Entries drawn from a collection
+++

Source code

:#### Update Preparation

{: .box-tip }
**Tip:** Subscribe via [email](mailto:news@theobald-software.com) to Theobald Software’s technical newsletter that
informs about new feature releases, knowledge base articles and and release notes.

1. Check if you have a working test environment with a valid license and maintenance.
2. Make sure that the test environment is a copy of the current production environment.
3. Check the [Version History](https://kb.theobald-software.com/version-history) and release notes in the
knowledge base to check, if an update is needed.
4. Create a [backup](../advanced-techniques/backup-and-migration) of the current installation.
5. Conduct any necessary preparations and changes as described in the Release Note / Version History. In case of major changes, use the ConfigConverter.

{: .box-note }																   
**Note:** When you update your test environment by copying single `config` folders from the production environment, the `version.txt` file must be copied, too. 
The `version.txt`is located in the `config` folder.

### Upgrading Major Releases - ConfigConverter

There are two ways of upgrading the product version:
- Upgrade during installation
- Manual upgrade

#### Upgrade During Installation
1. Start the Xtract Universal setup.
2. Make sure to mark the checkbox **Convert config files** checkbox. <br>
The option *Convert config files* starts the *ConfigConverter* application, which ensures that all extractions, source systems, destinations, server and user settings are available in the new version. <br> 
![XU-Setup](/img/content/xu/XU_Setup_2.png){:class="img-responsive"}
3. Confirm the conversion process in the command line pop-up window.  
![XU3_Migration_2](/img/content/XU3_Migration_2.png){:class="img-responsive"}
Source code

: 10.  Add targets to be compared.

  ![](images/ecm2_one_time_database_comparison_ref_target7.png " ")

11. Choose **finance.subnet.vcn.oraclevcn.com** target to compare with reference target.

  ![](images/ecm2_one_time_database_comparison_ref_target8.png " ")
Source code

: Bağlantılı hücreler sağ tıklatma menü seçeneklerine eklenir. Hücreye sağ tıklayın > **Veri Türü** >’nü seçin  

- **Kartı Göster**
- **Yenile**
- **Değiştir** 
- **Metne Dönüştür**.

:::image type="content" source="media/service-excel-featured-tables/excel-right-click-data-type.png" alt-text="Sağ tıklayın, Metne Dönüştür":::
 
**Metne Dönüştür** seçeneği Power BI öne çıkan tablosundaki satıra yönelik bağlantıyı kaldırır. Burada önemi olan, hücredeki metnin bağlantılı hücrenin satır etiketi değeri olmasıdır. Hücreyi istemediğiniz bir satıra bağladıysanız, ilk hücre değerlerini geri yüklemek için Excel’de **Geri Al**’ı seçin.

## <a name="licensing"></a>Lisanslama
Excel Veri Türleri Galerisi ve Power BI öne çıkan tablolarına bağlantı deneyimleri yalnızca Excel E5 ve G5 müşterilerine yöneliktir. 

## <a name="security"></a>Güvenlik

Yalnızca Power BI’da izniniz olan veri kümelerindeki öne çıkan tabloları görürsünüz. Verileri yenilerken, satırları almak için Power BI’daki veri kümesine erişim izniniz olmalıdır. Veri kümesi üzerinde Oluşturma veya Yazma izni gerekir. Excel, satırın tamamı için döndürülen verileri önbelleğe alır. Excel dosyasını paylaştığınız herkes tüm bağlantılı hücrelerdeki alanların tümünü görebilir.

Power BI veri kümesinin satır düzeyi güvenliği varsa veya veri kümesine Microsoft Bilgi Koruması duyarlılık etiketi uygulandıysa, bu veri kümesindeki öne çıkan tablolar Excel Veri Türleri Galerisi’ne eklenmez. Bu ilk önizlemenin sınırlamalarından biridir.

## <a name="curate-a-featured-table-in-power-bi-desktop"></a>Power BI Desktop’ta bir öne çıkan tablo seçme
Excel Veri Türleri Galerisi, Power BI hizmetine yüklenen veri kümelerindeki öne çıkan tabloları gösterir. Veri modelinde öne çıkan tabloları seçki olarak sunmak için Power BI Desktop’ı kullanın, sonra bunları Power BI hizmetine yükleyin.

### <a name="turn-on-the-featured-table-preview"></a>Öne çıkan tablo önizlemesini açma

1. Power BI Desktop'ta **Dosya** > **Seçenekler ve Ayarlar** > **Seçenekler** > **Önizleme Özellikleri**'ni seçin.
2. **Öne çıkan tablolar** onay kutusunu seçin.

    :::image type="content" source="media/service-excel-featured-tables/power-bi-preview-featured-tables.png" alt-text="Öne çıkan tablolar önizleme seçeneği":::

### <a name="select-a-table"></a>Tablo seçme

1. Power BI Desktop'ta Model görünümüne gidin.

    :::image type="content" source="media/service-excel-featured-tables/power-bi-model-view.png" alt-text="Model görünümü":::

+++

→ Directions for this task
Pick out every line in the rows above that contains the word "with" and copy each one in full.

→ Output for this task
1. Check if you have a working test environment with a valid license and maintenance.
11. Choose **finance.subnet.vcn.oraclevcn.com** target to compare with reference target.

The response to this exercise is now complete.